A good visual equivalent of this process are the works of Tristan Hsu: a mix of photographic glitches, static electricity and orifices, human fragments that seem to try to escape from the surface of the work, like so many cocoons about to hatch. Hsu has been reflecting on this mixture of organic and synthetic forms since the 1980s, when, while working on Wall Street, he observed how our existence was becoming inextricably bound to a screen. When it is pointed out to him in interviews that he seems to have predicted the future, Hsu replies that he has only tried, from the outset, to narrate the present: yet today he increasingly perceives this present as an anticipated future.

We get the feeling that this is happening at a different speed than in the past – a speed that prevents the mind from transforming fast enough – and reacting.
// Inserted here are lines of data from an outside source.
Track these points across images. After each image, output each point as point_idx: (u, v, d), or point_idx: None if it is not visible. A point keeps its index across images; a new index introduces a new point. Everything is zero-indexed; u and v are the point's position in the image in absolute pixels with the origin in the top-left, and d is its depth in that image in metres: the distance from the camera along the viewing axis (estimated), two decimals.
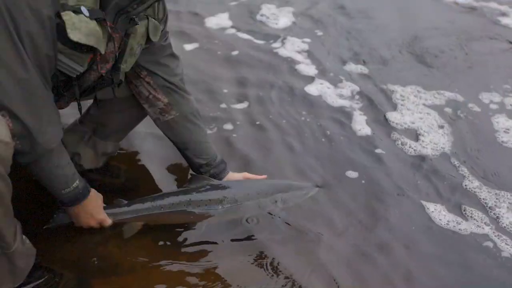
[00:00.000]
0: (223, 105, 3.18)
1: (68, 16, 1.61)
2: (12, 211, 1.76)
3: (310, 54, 3.82)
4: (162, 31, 2.05)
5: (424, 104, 3.31)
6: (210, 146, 2.33)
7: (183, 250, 2.18)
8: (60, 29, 1.62)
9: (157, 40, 2.03)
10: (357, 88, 3.44)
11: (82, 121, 2.37)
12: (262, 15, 4.36)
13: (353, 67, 3.71)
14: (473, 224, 2.46)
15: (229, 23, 4.19)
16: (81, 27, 1.64)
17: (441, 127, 3.11)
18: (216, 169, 2.32)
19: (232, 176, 2.38)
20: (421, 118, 3.18)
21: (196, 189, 2.20)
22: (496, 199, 2.61)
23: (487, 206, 2.57)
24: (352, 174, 2.71)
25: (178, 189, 2.34)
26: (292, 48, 3.88)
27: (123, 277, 2.06)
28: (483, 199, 2.62)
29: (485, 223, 2.48)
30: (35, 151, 1.74)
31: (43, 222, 2.17)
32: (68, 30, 1.62)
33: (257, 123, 3.05)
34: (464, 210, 2.53)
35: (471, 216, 2.50)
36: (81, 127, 2.36)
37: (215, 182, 2.26)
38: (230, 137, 2.91)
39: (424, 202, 2.56)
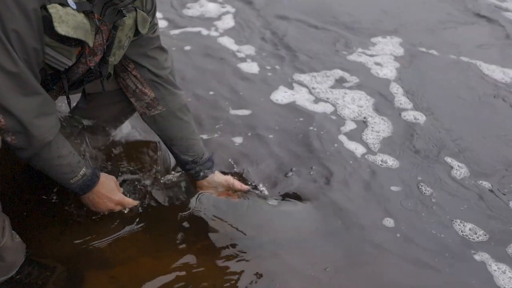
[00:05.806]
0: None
1: (54, 9, 1.58)
2: (0, 206, 1.75)
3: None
4: (150, 23, 2.03)
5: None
6: (197, 143, 2.29)
7: (173, 242, 2.18)
8: (47, 22, 1.59)
9: (145, 32, 2.01)
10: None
11: (71, 115, 2.35)
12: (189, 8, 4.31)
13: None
14: None
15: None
16: (68, 20, 1.62)
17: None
18: (202, 167, 2.30)
19: (217, 177, 2.34)
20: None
21: None
22: None
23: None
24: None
25: None
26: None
27: (114, 269, 2.06)
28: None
29: None
30: (32, 145, 1.72)
31: (34, 217, 2.17)
32: (55, 24, 1.59)
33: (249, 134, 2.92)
34: None
35: None
36: (71, 121, 2.34)
37: None
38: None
39: None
This is one of the conclusions also reached by the three authors of The Extreme Self, claiming that today only over-40s are still able to say what an individual is in the classic sense of the term. But that same individual is starting to think that such awareness is now ‘almost a disadvantage’.
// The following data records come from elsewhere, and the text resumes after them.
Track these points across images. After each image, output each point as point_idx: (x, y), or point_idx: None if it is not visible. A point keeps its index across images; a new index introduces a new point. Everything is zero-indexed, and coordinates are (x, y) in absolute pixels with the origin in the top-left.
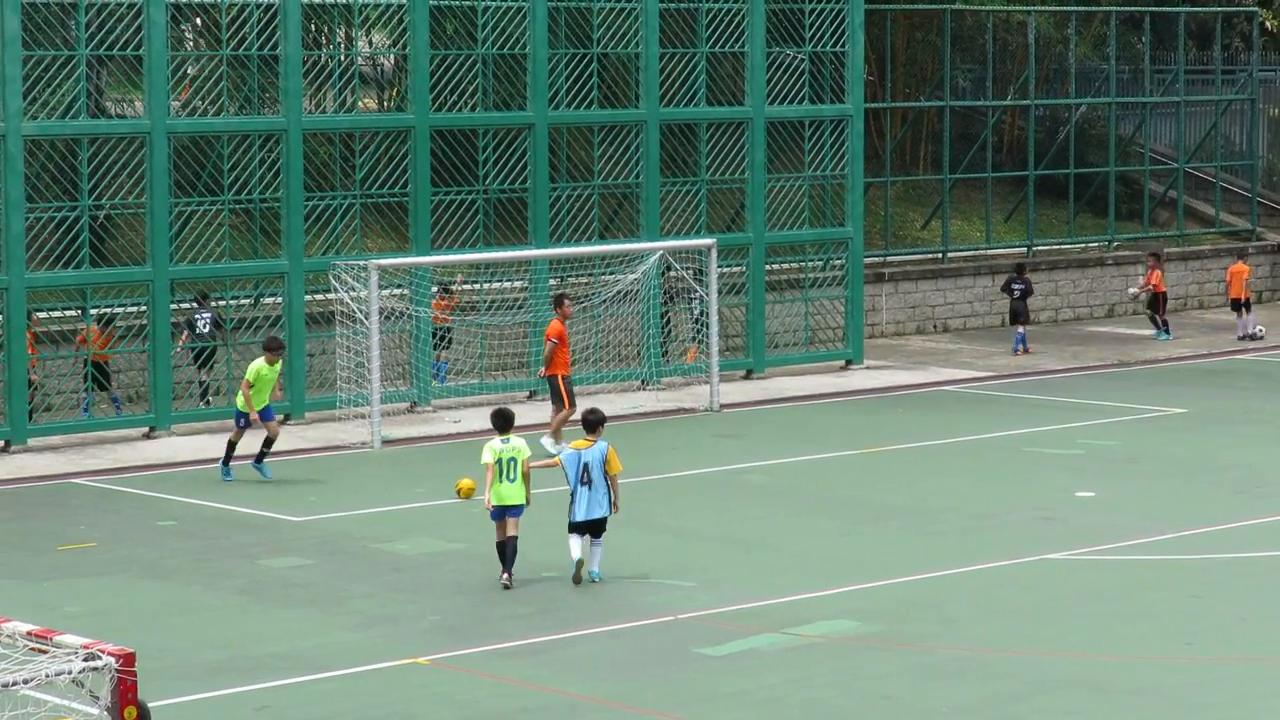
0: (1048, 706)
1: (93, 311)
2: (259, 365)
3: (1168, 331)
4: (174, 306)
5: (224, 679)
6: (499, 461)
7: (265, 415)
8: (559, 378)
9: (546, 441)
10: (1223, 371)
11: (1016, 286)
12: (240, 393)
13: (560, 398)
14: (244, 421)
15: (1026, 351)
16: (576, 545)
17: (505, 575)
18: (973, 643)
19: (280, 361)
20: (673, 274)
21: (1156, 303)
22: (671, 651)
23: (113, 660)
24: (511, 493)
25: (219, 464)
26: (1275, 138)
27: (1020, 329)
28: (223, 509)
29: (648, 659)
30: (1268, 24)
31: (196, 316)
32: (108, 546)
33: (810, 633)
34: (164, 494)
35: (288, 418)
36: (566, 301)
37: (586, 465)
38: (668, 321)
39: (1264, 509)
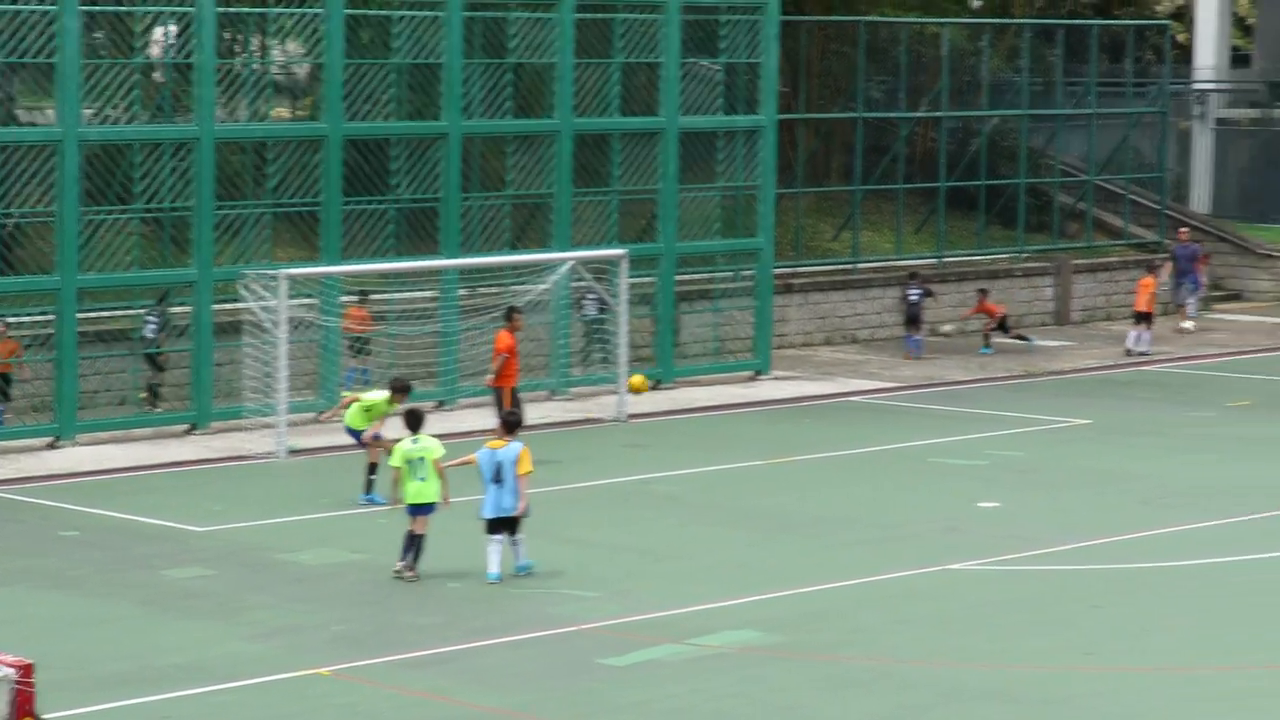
0: (957, 716)
1: None
2: (381, 400)
3: (989, 346)
4: (131, 313)
5: (125, 690)
6: (409, 461)
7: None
8: (507, 390)
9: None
10: (1128, 383)
11: (912, 294)
12: (351, 411)
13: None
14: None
15: (920, 357)
16: (495, 559)
17: (401, 564)
18: (880, 653)
19: (398, 406)
20: (584, 283)
21: (1003, 324)
22: (575, 662)
23: (11, 671)
24: (422, 491)
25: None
26: (1184, 151)
27: (916, 334)
28: (126, 519)
29: (552, 669)
30: (1179, 37)
31: (145, 320)
32: (9, 557)
33: (713, 643)
34: (67, 504)
35: (193, 428)
36: (517, 314)
37: (499, 464)
38: (596, 330)
39: (1168, 519)
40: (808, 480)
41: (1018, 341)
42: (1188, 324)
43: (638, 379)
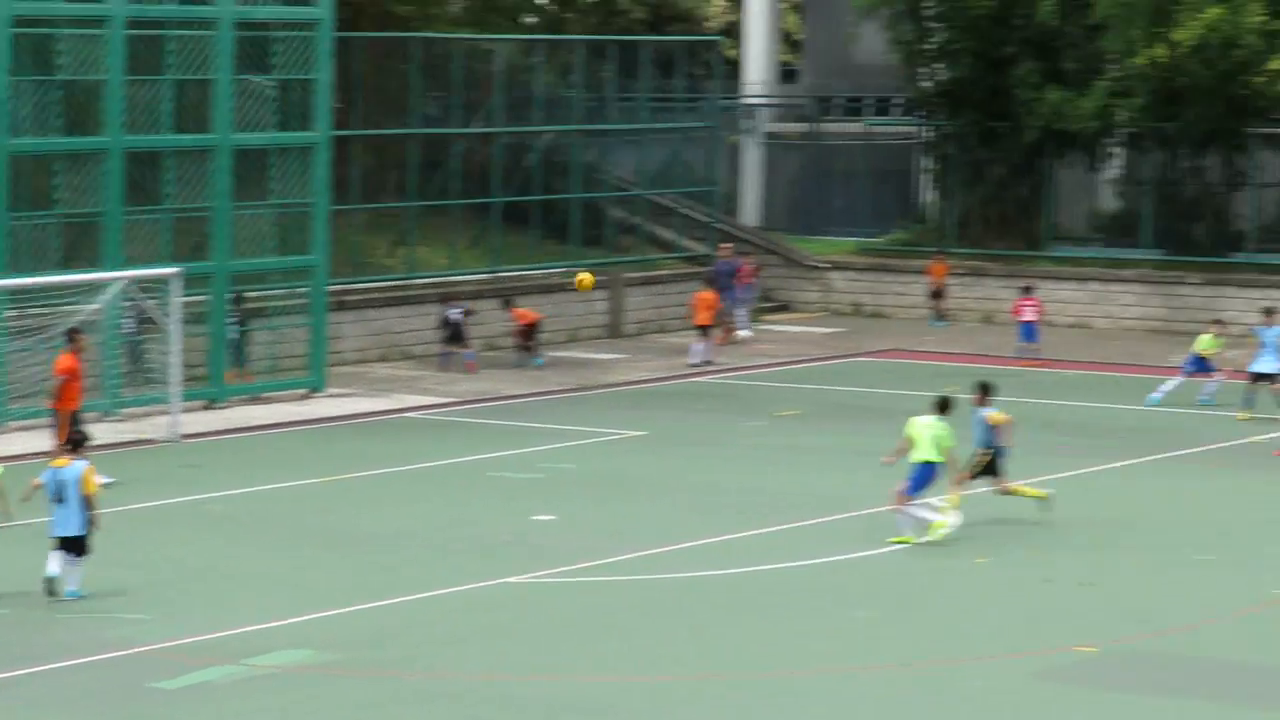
0: None
1: None
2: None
3: (540, 358)
4: None
5: None
6: None
7: None
8: (67, 412)
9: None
10: (683, 394)
11: (453, 313)
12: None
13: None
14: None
15: (474, 369)
16: (54, 561)
17: None
18: (441, 668)
19: None
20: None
21: (529, 334)
22: (127, 685)
23: None
24: None
25: None
26: (735, 165)
27: (468, 350)
28: None
29: (103, 694)
30: (729, 53)
31: None
32: None
33: (267, 662)
34: None
35: None
36: (79, 335)
37: (63, 483)
38: (137, 347)
39: (724, 528)
40: (364, 497)
41: (528, 353)
42: (743, 333)
43: (586, 277)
We could respond with the words of Virginia Woolf, who writes in Mrs Dalloway: ‘the compensation of growing old … is simple: the passions remain as strong as ever, but one has gained – at last! – the power which adds the supreme flavour to existence , the power of taking hold of experience, of turning it round, slowly, in the light’.

Perhaps, books like The Extreme Self invite us to do just that: to stop, to slowly observe what we are becoming. It may be a form of consolation, but maybe it will help us not to wrap ourselves up in blankets, for fear of being smashed to pieces.